Prompt:
Identify each line below that contains the word "Adhes", and copy it out.

Source material:
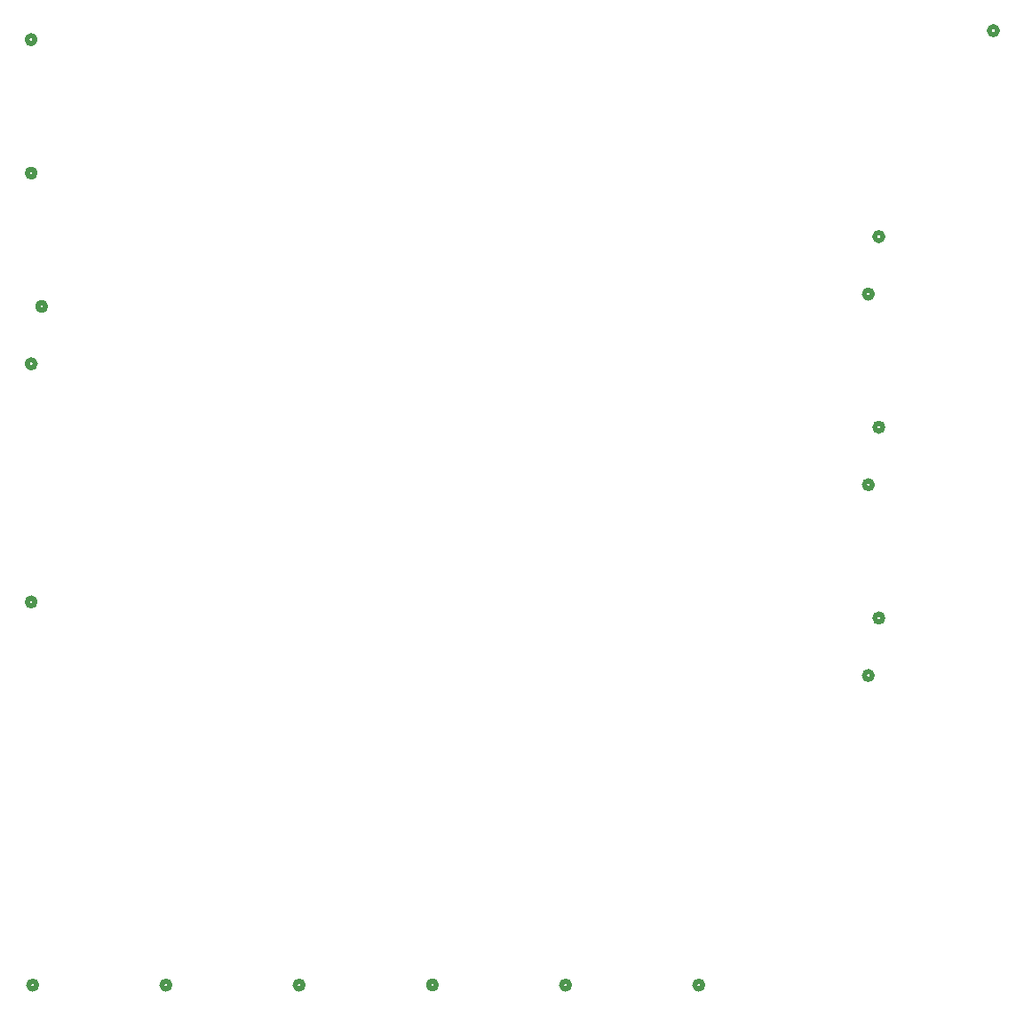
<source format=gbr>
%TF.GenerationSoftware,KiCad,Pcbnew,7.0.9*%
%TF.CreationDate,2023-12-24T19:55:43+02:00*%
%TF.ProjectId,kikad_project,6b696b61-645f-4707-926f-6a6563742e6b,rev?*%
%TF.SameCoordinates,Original*%
%TF.FileFunction,Legend,Bot*%
%TF.FilePolarity,Positive*%
%FSLAX46Y46*%
G04 Gerber Fmt 4.6, Leading zero omitted, Abs format (unit mm)*
G04 Created by KiCad (PCBNEW 7.0.9) date 2023-12-24 19:55:43*
%MOMM*%
%LPD*%
G01*
G04 APERTURE LIST*
%ADD10C,0.508000*%
G04 APERTURE END LIST*
D10*
%TO.C,J9*%
X22846000Y-100500000D02*
G75*
G03*
X22846000Y-100500000I-381000J0D01*
G01*
%TO.C,J7*%
X90811001Y-47313301D02*
G75*
G03*
X90811001Y-47313301I-381000J0D01*
G01*
%TO.C,J16*%
X90811001Y-65503301D02*
G75*
G03*
X90811001Y-65503301I-381000J0D01*
G01*
%TO.C,J11*%
X10001000Y-41268599D02*
G75*
G03*
X10001000Y-41268599I-381000J0D01*
G01*
%TO.C,J17*%
X89811000Y-70983300D02*
G75*
G03*
X89811000Y-70983300I-381000J0D01*
G01*
%TO.C,J10*%
X10001000Y-63970500D02*
G75*
G03*
X10001000Y-63970500I-381000J0D01*
G01*
%TO.C,J6*%
X10146000Y-100500000D02*
G75*
G03*
X10146000Y-100500000I-381000J0D01*
G01*
%TO.C,J2*%
X101726000Y-9510000D02*
G75*
G03*
X101726000Y-9510000I-381000J0D01*
G01*
%TO.C,J14*%
X10001000Y-23085000D02*
G75*
G03*
X10001000Y-23085000I-381000J0D01*
G01*
%TO.C,J1*%
X73646000Y-100500000D02*
G75*
G03*
X73646000Y-100500000I-381000J0D01*
G01*
%TO.C,J8*%
X89811000Y-52793300D02*
G75*
G03*
X89811000Y-52793300I-381000J0D01*
G01*
%TO.C,J3*%
X48256000Y-100480000D02*
G75*
G03*
X48256000Y-100480000I-381000J0D01*
G01*
%TO.C,J15*%
X60946000Y-100500000D02*
G75*
G03*
X60946000Y-100500000I-381000J0D01*
G01*
%TO.C,J4*%
X90811001Y-29140101D02*
G75*
G03*
X90811001Y-29140101I-381000J0D01*
G01*
%TO.C,J12*%
X11001001Y-35795000D02*
G75*
G03*
X11001001Y-35795000I-381000J0D01*
G01*
%TO.C,J5*%
X89811000Y-34623300D02*
G75*
G03*
X89811000Y-34623300I-381000J0D01*
G01*
%TO.C,J13*%
X9991000Y-10365000D02*
G75*
G03*
X9991000Y-10365000I-381000J0D01*
G01*
%TO.C,J18*%
X35546000Y-100500000D02*
G75*
G03*
X35546000Y-100500000I-381000J0D01*
G01*
%TD*%
M02*

</source>
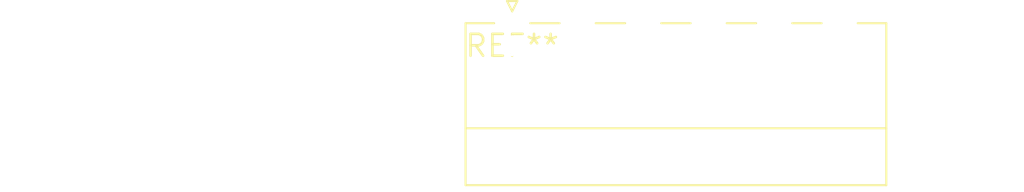
<source format=kicad_pcb>
(kicad_pcb (version 20240108) (generator pcbnew)

  (general
    (thickness 1.6)
  )

  (paper "A4")
  (layers
    (0 "F.Cu" signal)
    (31 "B.Cu" signal)
    (32 "B.Adhes" user "B.Adhesive")
    (33 "F.Adhes" user "F.Adhesive")
    (34 "B.Paste" user)
    (35 "F.Paste" user)
    (36 "B.SilkS" user "B.Silkscreen")
    (37 "F.SilkS" user "F.Silkscreen")
    (38 "B.Mask" user)
    (39 "F.Mask" user)
    (40 "Dwgs.User" user "User.Drawings")
    (41 "Cmts.User" user "User.Comments")
    (42 "Eco1.User" user "User.Eco1")
    (43 "Eco2.User" user "User.Eco2")
    (44 "Edge.Cuts" user)
    (45 "Margin" user)
    (46 "B.CrtYd" user "B.Courtyard")
    (47 "F.CrtYd" user "F.Courtyard")
    (48 "B.Fab" user)
    (49 "F.Fab" user)
    (50 "User.1" user)
    (51 "User.2" user)
    (52 "User.3" user)
    (53 "User.4" user)
    (54 "User.5" user)
    (55 "User.6" user)
    (56 "User.7" user)
    (57 "User.8" user)
    (58 "User.9" user)
  )

  (setup
    (pad_to_mask_clearance 0)
    (pcbplotparams
      (layerselection 0x00010fc_ffffffff)
      (plot_on_all_layers_selection 0x0000000_00000000)
      (disableapertmacros false)
      (usegerberextensions false)
      (usegerberattributes false)
      (usegerberadvancedattributes false)
      (creategerberjobfile false)
      (dashed_line_dash_ratio 12.000000)
      (dashed_line_gap_ratio 3.000000)
      (svgprecision 4)
      (plotframeref false)
      (viasonmask false)
      (mode 1)
      (useauxorigin false)
      (hpglpennumber 1)
      (hpglpenspeed 20)
      (hpglpendiameter 15.000000)
      (dxfpolygonmode false)
      (dxfimperialunits false)
      (dxfusepcbnewfont false)
      (psnegative false)
      (psa4output false)
      (plotreference false)
      (plotvalue false)
      (plotinvisibletext false)
      (sketchpadsonfab false)
      (subtractmaskfromsilk false)
      (outputformat 1)
      (mirror false)
      (drillshape 1)
      (scaleselection 1)
      (outputdirectory "")
    )
  )

  (net 0 "")

  (footprint "PhoenixContact_MC_1,5_6-G-3.81_1x06_P3.81mm_Horizontal" (layer "F.Cu") (at 0 0))

)

</source>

Solution:
    (32 "B.Adhes" user "B.Adhesive")
    (33 "F.Adhes" user "F.Adhesive")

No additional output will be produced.